Dans l'extrait sur le rôle de la France au Rwanda, recopiez mot pour mot tout ce qui va de « L’accusation de complicité » jusqu'à « contraires aux faits. ».

---- Extrait fourni

Le rôle de la France au Rwanda durant les années pré-génocidaires (1990 – opération Amaryllis)

Quel fut exactement le rôle de la France dans les quelques années qui précédèrent le génocide des Tutsis au Rwanda en 1994 ? Une question polémique s’il en est, mais surtout complexe, à laquelle répond Serge Dupuis en analysant précisément la responsabilité de celle-ci dans le déroulement et l’aboutissement des événements. 

Dans un entretien au site d’information Mediapart, le 28 juillet 2019, l’historienne Hélène Dumas, évoquant le rôle de l’État français au Rwanda entre 1990 et 1994 et la guerre menée par le gouvernement rwandais d’alors contre la rébellion du Front patriotique rwandais (FPR), déclarait : « les faits sont établis et connus ». Elle précisait : « la France a participé aux combats au côté d’un régime qui préparait l’extermination d’une partie de sa population ».

De par l’engagement politique, diplomatique et militaire qui fut le sien à ce moment-là au Rwanda, la France fut de fait mêlée de près à l’histoire du dernier génocide du XXe siècle. Et chaque année, au moment de la commémoration du génocide des Rwandais tutsis au printemps 1994, le procès en complicité des responsables qui décidèrent de la politique que mena l’État français dans ce pays de l’Afrique des Grands Lacs au début des années 1990 est instruit par des chercheurs, des journalistes ou des associations.

L’accusation de complicité

Les détracteurs de la politique menée par l’État français durant les années pré-génocidaires accusent celui-ci de s’être rendu complice du génocide des Tutsis à deux égards. Par consentement, tout d’abord. L’État français aurait fermé les yeux sur la préparation de l’extermination, en toute connaissance de cause. Ensuite, en aidant à cette préparation, au travers d’un soutien inconditionnel à ce qu’ils désignent comme le régime génocidaire de Juvénal Habyarimana. L’une et l’autre de ces affirmations nous paraissent contraires aux faits.

--------
---- Les lignes

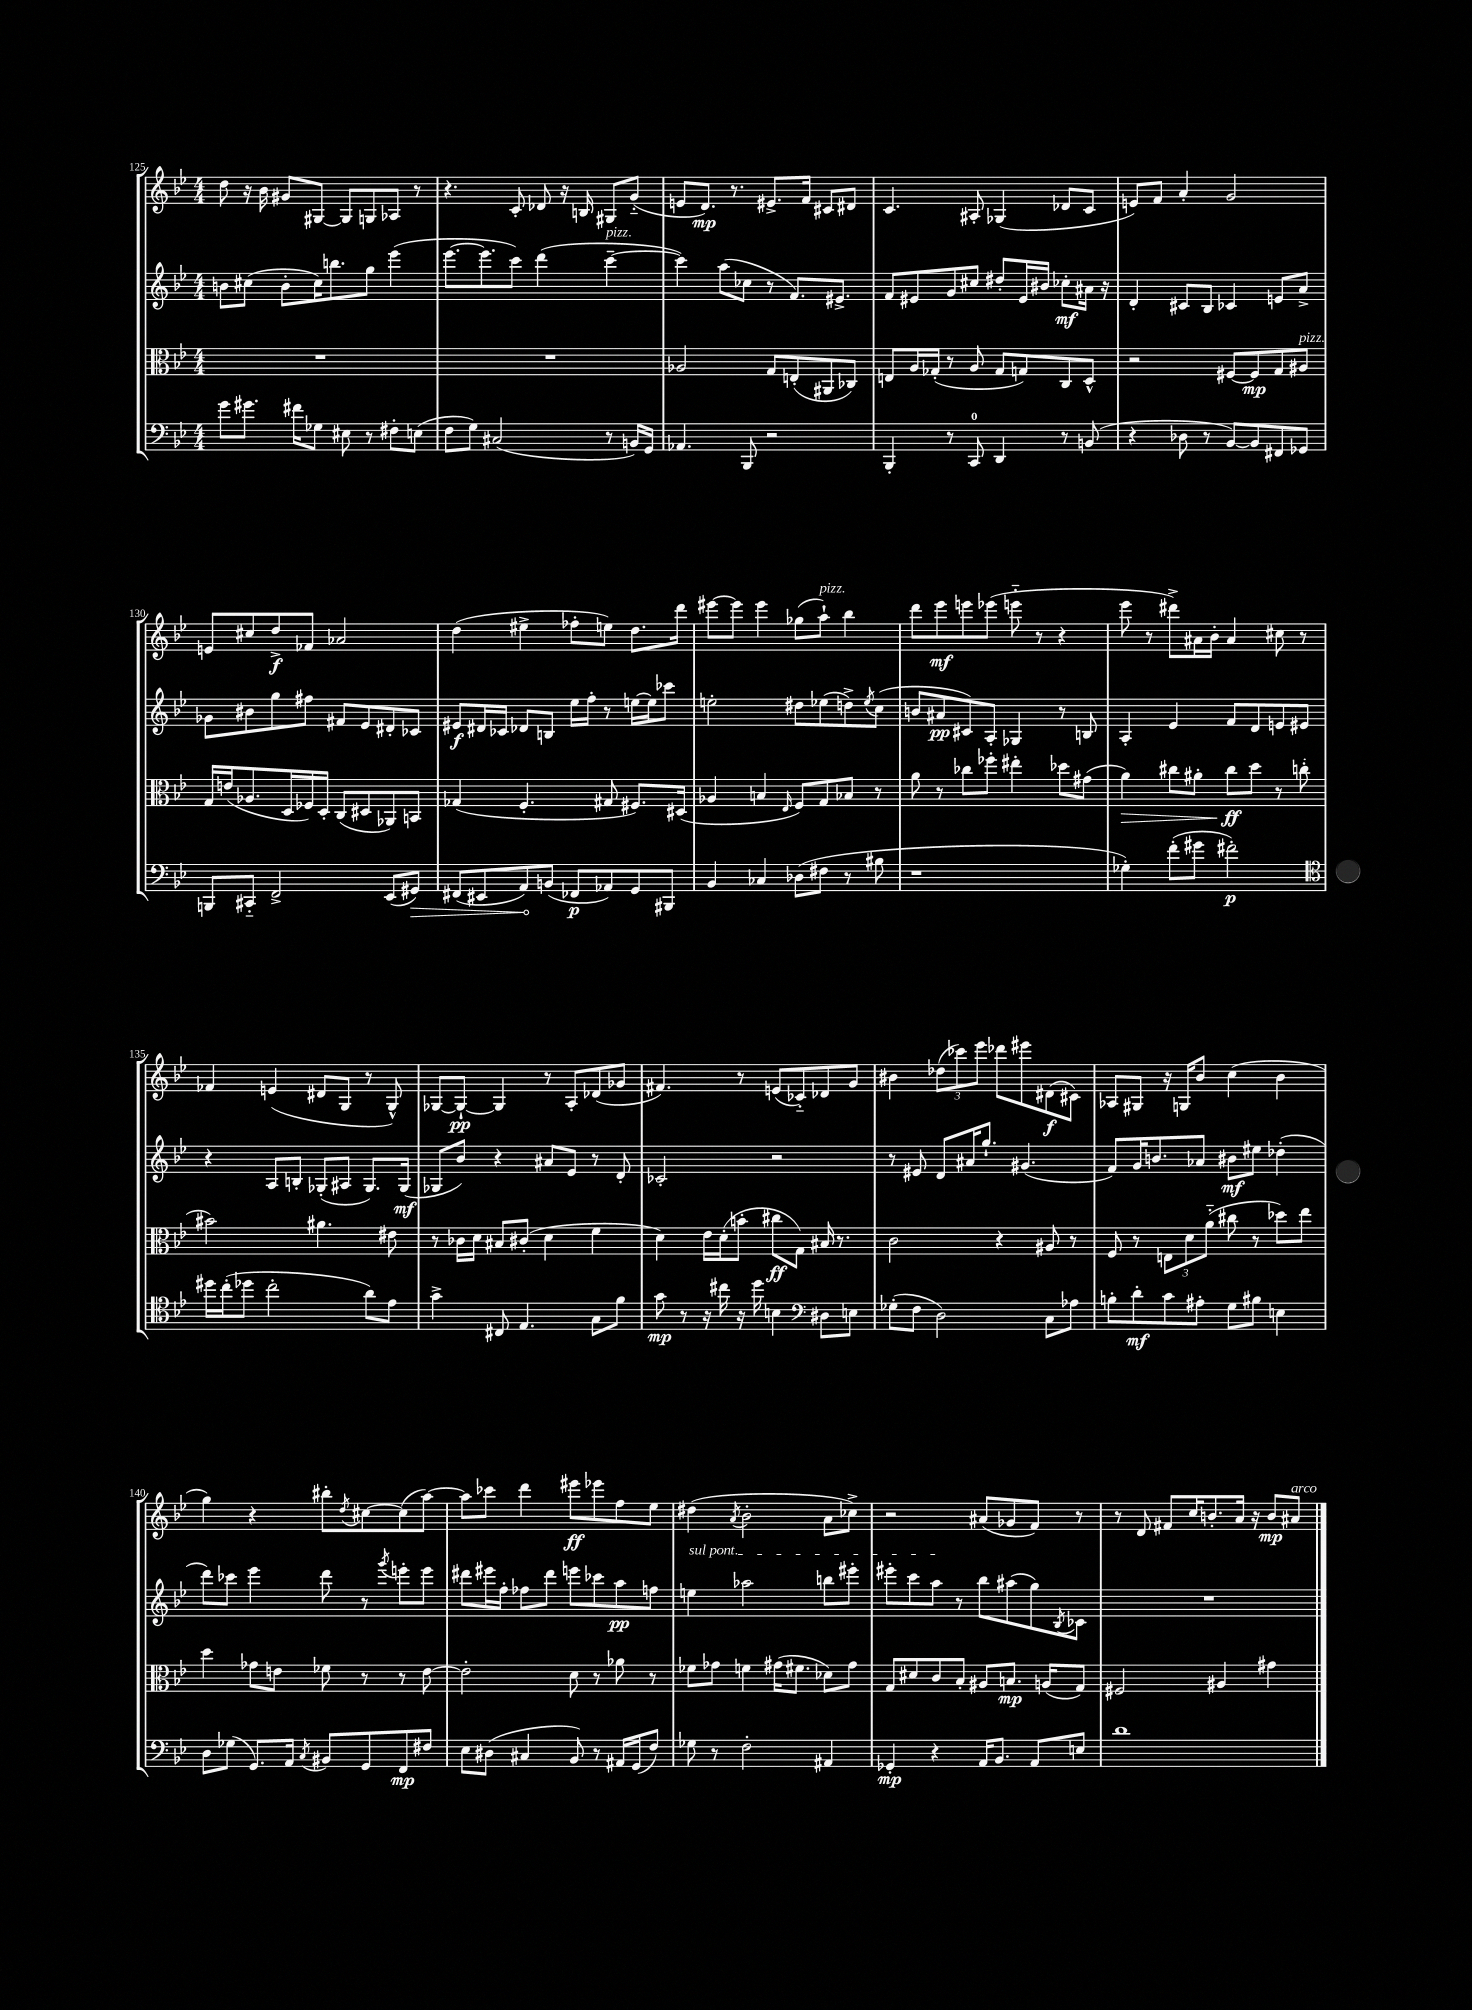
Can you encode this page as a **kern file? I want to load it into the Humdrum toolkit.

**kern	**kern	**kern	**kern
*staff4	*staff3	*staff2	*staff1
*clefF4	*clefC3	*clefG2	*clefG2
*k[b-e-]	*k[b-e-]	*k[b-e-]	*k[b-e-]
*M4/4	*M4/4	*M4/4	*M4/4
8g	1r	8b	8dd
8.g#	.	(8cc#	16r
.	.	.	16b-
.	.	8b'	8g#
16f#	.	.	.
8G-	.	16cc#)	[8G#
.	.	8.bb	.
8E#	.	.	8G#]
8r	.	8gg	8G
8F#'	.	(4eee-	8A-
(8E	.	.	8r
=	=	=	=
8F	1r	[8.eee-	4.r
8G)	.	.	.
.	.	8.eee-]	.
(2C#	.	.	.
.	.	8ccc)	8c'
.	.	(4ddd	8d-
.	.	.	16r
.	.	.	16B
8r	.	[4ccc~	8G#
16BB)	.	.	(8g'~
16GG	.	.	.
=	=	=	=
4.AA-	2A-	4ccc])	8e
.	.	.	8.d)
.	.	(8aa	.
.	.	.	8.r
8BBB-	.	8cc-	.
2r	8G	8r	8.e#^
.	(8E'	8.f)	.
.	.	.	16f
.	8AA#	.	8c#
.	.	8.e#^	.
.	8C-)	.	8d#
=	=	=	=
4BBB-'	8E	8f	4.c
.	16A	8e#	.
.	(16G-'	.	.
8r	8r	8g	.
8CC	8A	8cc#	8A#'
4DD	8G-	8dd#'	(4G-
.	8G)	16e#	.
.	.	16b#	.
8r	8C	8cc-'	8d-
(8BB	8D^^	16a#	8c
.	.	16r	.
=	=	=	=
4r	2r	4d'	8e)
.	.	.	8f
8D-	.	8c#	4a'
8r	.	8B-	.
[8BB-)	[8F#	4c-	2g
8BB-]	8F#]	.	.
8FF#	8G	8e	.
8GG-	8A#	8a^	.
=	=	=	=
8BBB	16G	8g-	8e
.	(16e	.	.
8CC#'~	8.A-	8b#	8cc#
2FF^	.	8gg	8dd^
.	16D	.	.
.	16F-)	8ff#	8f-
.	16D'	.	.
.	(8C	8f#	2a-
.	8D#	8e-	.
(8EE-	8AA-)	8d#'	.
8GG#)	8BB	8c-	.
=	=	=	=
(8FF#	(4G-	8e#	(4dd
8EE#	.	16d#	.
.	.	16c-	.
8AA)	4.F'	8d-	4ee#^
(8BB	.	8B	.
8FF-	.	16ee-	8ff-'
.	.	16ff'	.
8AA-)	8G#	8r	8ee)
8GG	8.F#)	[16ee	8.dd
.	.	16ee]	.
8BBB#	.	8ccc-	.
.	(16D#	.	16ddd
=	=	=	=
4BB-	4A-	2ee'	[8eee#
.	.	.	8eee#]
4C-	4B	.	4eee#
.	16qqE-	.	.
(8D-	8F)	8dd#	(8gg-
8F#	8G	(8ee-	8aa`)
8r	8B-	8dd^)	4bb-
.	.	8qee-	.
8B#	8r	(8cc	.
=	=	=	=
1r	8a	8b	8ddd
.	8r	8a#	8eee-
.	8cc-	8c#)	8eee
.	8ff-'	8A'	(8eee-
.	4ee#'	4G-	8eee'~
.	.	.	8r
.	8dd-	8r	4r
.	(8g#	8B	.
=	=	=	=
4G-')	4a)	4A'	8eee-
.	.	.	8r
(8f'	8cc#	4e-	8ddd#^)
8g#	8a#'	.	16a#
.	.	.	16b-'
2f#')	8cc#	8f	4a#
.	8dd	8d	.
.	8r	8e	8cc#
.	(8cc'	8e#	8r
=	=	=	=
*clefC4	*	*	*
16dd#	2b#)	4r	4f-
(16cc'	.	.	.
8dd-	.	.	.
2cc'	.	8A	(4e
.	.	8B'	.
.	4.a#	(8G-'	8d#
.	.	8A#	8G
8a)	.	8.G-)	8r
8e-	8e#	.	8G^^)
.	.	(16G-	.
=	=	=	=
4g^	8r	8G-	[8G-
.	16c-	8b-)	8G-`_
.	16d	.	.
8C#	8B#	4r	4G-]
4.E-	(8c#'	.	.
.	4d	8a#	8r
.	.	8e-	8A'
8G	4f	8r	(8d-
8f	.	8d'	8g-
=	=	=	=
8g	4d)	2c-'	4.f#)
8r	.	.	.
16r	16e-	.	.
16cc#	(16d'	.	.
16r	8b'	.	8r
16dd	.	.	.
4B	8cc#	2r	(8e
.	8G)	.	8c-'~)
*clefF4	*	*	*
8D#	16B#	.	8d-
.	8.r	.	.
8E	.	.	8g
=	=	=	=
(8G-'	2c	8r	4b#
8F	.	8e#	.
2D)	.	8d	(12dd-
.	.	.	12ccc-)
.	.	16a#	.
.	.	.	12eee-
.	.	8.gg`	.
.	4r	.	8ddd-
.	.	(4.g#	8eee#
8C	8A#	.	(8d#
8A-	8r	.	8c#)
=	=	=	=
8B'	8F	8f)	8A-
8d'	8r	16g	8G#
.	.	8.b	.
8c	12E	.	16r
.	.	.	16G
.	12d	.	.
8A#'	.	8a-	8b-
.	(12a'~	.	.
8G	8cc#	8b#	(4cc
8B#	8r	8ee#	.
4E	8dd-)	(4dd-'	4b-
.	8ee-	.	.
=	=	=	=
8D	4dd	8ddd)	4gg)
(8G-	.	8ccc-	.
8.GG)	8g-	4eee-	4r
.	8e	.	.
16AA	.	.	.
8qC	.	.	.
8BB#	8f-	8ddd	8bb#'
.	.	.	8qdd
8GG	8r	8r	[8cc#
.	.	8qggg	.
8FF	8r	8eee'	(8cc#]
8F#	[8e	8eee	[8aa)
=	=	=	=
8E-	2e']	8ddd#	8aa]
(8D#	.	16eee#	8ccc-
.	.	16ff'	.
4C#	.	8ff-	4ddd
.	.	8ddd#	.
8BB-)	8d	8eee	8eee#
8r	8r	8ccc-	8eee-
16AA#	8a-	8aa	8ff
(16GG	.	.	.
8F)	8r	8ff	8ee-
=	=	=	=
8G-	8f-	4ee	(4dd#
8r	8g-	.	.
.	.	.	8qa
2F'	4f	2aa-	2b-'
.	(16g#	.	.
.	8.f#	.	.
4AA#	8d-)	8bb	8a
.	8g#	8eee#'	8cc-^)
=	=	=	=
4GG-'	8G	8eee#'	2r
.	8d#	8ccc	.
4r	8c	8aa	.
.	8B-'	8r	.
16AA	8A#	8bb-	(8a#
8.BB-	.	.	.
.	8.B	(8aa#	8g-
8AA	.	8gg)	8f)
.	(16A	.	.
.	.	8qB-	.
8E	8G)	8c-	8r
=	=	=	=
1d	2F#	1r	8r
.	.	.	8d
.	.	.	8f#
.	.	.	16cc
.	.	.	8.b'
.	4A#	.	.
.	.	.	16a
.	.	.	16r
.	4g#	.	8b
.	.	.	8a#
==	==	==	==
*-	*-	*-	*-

--------
---- Les lignes

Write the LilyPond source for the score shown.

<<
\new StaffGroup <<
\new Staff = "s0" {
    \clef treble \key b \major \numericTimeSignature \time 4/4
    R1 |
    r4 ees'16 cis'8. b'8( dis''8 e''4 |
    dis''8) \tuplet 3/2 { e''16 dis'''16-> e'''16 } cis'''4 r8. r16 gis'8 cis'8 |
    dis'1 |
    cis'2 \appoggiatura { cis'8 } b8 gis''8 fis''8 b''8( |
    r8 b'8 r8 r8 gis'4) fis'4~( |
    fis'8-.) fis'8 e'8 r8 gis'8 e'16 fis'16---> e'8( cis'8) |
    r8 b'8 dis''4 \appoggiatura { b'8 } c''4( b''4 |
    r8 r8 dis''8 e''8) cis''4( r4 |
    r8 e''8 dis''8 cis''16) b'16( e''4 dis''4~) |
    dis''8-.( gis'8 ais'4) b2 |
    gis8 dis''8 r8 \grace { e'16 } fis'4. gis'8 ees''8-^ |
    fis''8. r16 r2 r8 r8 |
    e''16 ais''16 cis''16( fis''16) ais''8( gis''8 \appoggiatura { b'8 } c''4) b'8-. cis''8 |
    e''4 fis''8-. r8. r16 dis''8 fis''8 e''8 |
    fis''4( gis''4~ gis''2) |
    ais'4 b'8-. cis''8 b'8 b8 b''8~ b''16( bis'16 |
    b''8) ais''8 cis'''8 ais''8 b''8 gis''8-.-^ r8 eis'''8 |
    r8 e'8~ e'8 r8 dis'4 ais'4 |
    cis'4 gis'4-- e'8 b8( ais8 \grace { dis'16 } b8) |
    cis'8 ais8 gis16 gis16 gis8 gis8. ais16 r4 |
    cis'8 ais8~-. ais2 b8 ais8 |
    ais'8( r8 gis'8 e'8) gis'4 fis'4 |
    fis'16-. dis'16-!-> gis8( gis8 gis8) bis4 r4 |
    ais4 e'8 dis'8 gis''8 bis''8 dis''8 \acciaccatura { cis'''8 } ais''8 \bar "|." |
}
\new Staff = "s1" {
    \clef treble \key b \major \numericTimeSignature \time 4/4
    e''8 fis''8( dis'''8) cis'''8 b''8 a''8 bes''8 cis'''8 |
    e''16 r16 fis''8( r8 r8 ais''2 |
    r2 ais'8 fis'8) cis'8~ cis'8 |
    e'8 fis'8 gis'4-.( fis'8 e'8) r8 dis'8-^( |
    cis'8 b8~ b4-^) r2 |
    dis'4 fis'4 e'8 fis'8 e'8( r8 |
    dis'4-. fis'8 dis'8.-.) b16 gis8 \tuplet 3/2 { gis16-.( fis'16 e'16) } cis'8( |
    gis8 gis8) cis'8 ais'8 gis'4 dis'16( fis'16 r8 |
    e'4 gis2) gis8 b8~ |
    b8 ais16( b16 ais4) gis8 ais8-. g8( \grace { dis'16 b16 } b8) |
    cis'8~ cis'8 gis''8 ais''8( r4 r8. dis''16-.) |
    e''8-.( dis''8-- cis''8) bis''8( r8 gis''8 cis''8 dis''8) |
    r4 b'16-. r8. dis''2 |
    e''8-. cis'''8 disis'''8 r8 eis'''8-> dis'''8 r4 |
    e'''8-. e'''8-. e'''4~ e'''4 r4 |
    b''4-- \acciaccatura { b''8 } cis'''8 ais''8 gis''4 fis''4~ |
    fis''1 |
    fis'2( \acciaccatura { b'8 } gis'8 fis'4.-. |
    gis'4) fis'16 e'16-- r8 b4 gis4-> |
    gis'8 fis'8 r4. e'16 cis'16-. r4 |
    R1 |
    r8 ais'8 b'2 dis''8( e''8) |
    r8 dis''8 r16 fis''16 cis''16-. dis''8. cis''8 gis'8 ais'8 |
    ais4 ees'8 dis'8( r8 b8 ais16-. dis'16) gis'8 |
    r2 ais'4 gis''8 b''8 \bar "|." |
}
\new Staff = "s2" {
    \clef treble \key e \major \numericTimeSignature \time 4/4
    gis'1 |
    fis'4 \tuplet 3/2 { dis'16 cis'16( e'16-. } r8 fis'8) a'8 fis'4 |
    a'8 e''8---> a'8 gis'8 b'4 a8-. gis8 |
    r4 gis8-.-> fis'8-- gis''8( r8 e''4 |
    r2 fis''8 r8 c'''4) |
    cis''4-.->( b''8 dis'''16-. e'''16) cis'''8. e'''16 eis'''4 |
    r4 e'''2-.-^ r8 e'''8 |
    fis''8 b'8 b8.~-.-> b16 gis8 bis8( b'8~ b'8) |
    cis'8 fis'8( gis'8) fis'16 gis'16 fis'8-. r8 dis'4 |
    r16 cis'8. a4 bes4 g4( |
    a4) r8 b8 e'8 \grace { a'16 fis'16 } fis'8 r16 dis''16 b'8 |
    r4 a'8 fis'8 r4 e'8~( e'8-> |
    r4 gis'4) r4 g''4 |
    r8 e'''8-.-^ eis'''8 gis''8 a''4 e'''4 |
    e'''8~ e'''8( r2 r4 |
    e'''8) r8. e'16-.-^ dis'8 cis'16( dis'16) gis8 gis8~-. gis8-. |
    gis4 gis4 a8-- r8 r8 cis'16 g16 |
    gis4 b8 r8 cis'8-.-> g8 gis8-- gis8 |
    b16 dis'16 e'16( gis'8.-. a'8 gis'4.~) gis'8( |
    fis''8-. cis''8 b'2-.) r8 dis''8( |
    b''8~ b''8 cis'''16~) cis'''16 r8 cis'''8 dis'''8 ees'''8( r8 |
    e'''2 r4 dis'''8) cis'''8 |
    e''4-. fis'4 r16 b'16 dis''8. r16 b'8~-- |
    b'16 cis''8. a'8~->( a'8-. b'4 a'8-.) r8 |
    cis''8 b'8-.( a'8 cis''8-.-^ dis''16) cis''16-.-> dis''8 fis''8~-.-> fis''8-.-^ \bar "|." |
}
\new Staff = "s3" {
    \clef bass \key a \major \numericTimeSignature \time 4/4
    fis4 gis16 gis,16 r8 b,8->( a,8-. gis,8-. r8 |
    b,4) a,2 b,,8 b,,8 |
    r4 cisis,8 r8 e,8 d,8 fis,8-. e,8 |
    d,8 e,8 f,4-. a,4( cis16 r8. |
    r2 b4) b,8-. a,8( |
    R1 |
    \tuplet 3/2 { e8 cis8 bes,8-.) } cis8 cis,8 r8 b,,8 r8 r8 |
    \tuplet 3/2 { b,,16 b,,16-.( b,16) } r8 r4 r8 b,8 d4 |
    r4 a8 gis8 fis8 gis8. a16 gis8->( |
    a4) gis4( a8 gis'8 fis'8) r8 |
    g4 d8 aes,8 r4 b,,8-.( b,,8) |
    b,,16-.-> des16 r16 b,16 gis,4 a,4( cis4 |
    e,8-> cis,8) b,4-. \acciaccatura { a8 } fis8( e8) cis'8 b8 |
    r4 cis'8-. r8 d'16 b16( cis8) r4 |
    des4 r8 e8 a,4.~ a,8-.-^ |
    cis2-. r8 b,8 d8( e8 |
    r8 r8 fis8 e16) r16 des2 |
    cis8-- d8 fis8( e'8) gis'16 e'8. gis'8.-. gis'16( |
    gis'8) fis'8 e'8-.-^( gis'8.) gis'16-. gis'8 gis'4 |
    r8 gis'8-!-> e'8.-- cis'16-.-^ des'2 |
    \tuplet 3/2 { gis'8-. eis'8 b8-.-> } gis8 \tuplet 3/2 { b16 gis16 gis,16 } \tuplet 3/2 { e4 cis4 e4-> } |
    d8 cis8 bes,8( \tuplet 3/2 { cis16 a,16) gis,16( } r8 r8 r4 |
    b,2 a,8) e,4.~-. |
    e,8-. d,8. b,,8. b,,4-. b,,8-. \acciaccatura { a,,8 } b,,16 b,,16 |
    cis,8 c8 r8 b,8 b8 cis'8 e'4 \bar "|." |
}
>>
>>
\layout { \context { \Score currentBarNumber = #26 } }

--------

* Réponse attendue
L’accusation de complicité

Les détracteurs de la politique menée par l’État français durant les années pré-génocidaires accusent celui-ci de s’être rendu complice du génocide des Tutsis à deux égards. Par consentement, tout d’abord. L’État français aurait fermé les yeux sur la préparation de l’extermination, en toute connaissance de cause. Ensuite, en aidant à cette préparation, au travers d’un soutien inconditionnel à ce qu’ils désignent comme le régime génocidaire de Juvénal Habyarimana. L’une et l’autre de ces affirmations nous paraissent contraires aux faits.